Yet while most fans bonded over cold beers and grilled meats, a group of fans – supporters from both teams – met in a small corner of the Foxboro lot for quieter purposes: to say Minchah.
“It shows that if you really want to, you can find God wherever you are, under any circumstances,” said Rabbi Chaim Wolosow of the Chabad Center of Sharon. “We felt like the luckiest people in the universe to enjoy the game and still be able to pray. I would guess this was the first time a minyan was done at a Pats game.”
Earlier in the week, a group of New York fans contacted Wolosow to see if he knew enough people going to the game to form a minyan. Because of daylight restrictions, Minchah had to be said between 12:30 and 4 p.m., leaving a small window before the 1 p.m. kickoff. Planning on attending the game, Wolosow reached out to Sharon residents and found four other men with tickets – just enough to give them the required 10 for a minyan.

# Listed entries:

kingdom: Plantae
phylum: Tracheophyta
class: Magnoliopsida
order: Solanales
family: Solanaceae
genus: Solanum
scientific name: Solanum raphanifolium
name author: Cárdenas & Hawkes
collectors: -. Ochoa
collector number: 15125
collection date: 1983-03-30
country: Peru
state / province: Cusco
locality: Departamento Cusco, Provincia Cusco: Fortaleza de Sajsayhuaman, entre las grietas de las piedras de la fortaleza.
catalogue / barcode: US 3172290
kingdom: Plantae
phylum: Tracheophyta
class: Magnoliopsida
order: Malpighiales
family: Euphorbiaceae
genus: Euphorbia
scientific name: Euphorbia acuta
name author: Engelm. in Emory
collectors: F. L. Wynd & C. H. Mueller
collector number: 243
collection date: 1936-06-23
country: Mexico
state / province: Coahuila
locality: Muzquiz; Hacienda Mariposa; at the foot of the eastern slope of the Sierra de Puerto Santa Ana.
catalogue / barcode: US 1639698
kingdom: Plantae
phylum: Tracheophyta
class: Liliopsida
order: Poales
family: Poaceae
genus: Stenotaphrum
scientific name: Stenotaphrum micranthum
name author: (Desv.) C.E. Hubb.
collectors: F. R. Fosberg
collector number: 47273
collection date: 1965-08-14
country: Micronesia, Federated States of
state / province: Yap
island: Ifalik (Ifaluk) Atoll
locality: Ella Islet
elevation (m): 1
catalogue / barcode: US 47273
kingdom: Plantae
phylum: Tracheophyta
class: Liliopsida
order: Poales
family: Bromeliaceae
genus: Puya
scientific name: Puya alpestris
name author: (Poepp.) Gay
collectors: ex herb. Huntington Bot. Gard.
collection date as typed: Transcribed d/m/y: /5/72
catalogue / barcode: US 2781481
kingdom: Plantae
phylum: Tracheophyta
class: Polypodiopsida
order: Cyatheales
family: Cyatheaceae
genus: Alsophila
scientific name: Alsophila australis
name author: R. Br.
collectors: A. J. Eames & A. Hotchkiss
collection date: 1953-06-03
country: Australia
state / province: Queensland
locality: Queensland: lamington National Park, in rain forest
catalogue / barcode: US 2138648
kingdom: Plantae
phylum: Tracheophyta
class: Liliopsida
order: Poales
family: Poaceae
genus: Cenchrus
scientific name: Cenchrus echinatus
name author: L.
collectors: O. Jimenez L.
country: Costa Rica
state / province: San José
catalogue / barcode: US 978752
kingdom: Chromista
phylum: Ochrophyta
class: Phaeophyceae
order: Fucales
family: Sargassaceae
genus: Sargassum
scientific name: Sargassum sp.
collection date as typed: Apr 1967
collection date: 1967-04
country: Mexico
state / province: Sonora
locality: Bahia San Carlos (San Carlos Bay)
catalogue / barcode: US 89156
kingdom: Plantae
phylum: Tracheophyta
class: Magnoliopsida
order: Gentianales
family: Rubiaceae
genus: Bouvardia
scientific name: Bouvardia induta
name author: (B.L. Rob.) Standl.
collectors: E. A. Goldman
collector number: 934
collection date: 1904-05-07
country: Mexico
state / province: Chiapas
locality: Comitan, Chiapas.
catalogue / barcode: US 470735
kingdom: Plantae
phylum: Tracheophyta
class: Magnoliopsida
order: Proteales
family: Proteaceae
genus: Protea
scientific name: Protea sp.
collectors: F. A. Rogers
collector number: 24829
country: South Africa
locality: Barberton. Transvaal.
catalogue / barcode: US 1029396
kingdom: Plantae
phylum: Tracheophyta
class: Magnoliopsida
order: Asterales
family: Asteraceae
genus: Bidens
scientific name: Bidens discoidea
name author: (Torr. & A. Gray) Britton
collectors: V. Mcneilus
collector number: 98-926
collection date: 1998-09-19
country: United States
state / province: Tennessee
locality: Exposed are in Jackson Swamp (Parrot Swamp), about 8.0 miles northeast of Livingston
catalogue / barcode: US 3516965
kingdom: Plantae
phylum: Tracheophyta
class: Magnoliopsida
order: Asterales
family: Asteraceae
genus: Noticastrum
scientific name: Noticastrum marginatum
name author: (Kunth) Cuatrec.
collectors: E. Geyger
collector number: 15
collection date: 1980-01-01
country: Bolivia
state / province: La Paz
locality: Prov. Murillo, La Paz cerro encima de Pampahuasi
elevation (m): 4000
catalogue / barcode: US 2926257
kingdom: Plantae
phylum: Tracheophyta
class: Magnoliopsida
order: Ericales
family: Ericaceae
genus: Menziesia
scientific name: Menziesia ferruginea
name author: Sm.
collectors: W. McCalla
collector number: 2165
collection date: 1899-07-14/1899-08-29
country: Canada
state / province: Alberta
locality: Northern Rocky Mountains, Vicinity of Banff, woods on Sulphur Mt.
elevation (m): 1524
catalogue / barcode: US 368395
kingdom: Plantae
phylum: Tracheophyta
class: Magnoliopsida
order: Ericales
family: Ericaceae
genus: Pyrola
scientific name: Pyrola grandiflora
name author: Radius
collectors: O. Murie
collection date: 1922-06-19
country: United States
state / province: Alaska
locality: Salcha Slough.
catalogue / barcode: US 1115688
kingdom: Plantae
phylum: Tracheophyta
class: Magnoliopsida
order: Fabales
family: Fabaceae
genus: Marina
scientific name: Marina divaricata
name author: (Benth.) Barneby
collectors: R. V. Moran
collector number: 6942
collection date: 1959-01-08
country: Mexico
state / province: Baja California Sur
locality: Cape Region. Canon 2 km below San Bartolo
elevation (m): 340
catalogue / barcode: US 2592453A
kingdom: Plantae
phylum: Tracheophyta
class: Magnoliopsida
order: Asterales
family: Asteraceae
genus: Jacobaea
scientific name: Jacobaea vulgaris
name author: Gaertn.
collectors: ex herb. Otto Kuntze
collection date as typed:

# Problem set:
• 1. In the Foxboro minyan passage, how many other Sharon men with tickets did Wolosow find?
• 2. Please reproduce the Foxboro minyan passage from "Yet while most" to "to say Minchah.".
• 3. Carry the Foxboro minyan passage further from the point where it stops.
The listing above comes from a separate source.

# Written responses:
• 1. He found four other men with tickets.

• 2.
Yet while most fans bonded over cold beers and grilled meats, a group of fans – supporters from both teams – met in a small corner of the Foxboro lot for quieter purposes: to say Minchah.

• 3.
“They had the Jets shirts on and they got a few looks, and a little more than that from Pats fans,” said Wolosow. “We were OK, I guess, because we were on the right side. But for the service we all joined in together.”
As for the game, the Patriots won by 21 after letting the Jets hang around for the better part of four quarters. One would imagine that the ride home was especially deflating for those Jets fans. It’s a long ride back to New York before Ma’ariv.